68. Democratic Presidential candidate Hillary Clinton says she might be willing to garnish workers’ wages in order to ensure universal health care coverage. She might want to ask Mitt Romney, late of the Republican nomination race, how that has worked out.
69. President Bush sends a $3.1 trillion budget to Congress, looking for big cuts in health care spending but big increases for homeland security.
70. More wrongful convictions based on flimsy evidence overturned: a Greeley, Colorado man goes free after spending nearly a decade in prison for murder when DNA tests show he wasn’t the killer. The evidence police used against Tim Masters consisted of knives (but not the murder weapon), gory sketches and stories, and a psychologist’s testimony that Masters’ creative output indicated an obsession with rape and murder. And in Indiana, DNA testing also clears another man in the bludgeoning death of an 89-year-old Terre Haute woman, after he had already spent 25 years in prison for the murder. David Scott, who was 15 at the time and learning disabled, was convicted based on his own confession. The DNA testing technology which exonerated both of these men has been available for years.
71. The FBI embarks on a $1 billion odyssey to build the world’s largest biometrics database, incorporating facial scans, fingerprints, iris patterns and other identifying characteristics.
72. Because if you blah blah, the terrorists win again: some law students from the University of Denver find that the very rules they’re fighting at the Federal Supermax prison in Florence, Colo. may also bar them from seeing the inmates they’re representing in civil-rights lawsuits against the government. The Justice Department’s argument: because they’re not yet lawyers, the students may be more likely to aid the terrorists in passing messages to the outside. Right, because lawyers always become less corruptible after they get their licenses.
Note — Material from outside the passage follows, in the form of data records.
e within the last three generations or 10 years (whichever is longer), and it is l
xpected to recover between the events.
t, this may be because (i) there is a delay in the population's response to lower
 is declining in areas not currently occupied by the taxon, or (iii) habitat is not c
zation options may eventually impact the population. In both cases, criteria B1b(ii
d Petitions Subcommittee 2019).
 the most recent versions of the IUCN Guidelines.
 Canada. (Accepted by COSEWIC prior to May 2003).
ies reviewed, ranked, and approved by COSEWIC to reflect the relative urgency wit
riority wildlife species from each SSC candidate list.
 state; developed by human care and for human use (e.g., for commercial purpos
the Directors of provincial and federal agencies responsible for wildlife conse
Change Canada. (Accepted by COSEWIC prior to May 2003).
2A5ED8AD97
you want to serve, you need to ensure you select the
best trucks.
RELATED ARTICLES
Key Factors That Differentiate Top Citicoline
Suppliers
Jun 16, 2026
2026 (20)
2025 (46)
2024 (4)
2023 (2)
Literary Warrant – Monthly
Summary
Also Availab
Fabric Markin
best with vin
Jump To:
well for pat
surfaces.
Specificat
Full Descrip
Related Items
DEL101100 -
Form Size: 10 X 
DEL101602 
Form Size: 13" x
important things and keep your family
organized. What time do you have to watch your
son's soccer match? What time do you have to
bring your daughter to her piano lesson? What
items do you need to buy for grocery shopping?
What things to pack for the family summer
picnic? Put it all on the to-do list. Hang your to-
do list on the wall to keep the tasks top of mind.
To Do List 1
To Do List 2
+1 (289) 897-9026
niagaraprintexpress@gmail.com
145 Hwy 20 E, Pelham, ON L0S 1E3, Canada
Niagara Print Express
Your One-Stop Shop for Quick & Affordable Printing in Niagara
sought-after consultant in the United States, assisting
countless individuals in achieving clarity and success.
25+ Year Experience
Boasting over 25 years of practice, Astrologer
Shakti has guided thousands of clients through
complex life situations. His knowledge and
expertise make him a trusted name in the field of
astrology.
73. The U. S. strikes a deal with the World Trade Organization to allow the Federal online gambling ban to remain in place, at a cost of billions of dollars in trade concessions. Blogger Ed Brayton files a Freedom of Information Act request to get a copy of the agreement with the WTO. The government denies the request, citing a matter of “national security”.
74. REAL ID roundup: a DHS official suggests that a national ID card could be required to purchase over-the-counter medication to combat meth. And CNET has a series of stories on the controversial initiative, covering the impact REAL ID will have on travel, visits to Federal facilities, privacy and more.
75. Concerned neighbors set fire to a trailer in front of a home where they found out a registered sex offender lives. Too bad it was the wrong house.
76. Cops in Virginia Beach charge an Abercrombie & Fitch store manager with obscenity and confiscate two of the store’s racy ad posters. (The obscenity charge was later dropped.) One of the posters depicted teenage boys running with their pants falling down, which led to police concerns that they would not be able to enforce city dress codes.
77. A Maryland lawmaker introduces a bill to require all driver license applicants under the age of 21 to submit to drug and alcohol testing. Because it will save lives, of course, at least during the driving test. Trevor Bothwell rips this one to shreds.
78. A story in LA Weekly digs deep into Los Angeles’ grilled bacon-wrapped hot dogs wars: they’re so good, they’re illegal.